Eric S. Carlson / Ben A. Potter Artistic representation of the inhabitants of Alaska roughly 15,000 years agoEric S. Carlson / Ben A. Potter

Scientists are gaining new insight into the initial settlement of the Americas thanks to DNA extracted from the fossilized bones of a 6-week-old baby who lived in the Tanama River basin in central Alaska 11,500 years ago (Nature, January 3). According to analyses by archaeologists and geneticists at the universities of Copenhagen, Denmark, and Cambridge, UK, the baby was part of a population that probably comprised a few thousand individuals and lived in Beringia for thousands of years. Beringia is the name given to the vast area of land (now largely submerged) that connected Siberia in eastern Asia to Alaska in North America from about 30,000 to 15,000 years ago during the last ice age, when the sea level was lower than it is today.

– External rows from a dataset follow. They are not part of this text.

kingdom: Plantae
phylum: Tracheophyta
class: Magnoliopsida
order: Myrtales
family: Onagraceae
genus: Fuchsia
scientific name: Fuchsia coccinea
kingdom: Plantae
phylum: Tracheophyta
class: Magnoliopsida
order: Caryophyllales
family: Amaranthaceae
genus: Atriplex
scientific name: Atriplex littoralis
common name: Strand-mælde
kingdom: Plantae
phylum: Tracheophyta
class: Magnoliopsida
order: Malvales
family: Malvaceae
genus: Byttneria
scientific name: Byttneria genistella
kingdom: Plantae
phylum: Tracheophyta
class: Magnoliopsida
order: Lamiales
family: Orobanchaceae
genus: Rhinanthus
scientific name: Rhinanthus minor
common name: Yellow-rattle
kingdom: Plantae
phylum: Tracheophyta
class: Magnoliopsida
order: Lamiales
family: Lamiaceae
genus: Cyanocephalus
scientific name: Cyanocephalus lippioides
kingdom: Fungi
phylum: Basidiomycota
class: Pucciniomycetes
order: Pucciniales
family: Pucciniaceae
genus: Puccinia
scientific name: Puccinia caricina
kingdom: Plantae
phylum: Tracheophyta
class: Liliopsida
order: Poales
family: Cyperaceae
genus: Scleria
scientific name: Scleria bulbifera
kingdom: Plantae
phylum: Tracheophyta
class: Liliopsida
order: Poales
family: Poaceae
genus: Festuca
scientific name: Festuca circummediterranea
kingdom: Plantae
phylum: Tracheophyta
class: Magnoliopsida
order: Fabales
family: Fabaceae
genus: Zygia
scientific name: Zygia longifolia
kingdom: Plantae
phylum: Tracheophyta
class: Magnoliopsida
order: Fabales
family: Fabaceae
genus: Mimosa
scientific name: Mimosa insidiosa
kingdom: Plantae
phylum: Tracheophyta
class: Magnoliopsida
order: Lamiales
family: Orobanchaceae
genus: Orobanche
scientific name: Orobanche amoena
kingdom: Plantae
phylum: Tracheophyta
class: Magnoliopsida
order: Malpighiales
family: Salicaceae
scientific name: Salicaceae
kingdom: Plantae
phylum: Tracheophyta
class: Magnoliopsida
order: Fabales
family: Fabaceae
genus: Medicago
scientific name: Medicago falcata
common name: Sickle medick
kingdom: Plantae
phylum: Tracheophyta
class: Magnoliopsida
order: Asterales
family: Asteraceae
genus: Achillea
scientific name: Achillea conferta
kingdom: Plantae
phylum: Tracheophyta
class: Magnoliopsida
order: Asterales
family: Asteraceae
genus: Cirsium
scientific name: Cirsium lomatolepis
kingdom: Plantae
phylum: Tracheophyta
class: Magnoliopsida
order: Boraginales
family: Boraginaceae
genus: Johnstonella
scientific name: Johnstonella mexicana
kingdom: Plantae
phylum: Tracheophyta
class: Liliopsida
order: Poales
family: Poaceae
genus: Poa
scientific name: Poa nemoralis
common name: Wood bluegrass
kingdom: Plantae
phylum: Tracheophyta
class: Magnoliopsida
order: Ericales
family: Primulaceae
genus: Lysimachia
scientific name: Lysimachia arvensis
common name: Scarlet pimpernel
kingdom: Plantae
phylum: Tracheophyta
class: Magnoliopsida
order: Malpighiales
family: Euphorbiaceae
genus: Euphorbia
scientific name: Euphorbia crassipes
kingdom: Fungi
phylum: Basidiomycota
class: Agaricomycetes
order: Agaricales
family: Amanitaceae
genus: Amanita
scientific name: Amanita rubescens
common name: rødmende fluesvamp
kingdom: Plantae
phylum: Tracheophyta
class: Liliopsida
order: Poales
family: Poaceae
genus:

The girl’s remains were found in 2013 alongside another fossilized baby, and researchers have named their people the Ancient Beringians. This group, as well as the ancestors of all present-day Native Americans, descended from a single population in eastern Siberia that separated genetically from other Asians roughly 36,000 years ago. The Ancient Beringians then diverged genetically from this population about 20,000 years ago, but it was not previously known whether the division occurred in Asia or in the Americas. The ancestors of modern Native Americans separated from this same population a little later, approximately 16,000 years ago.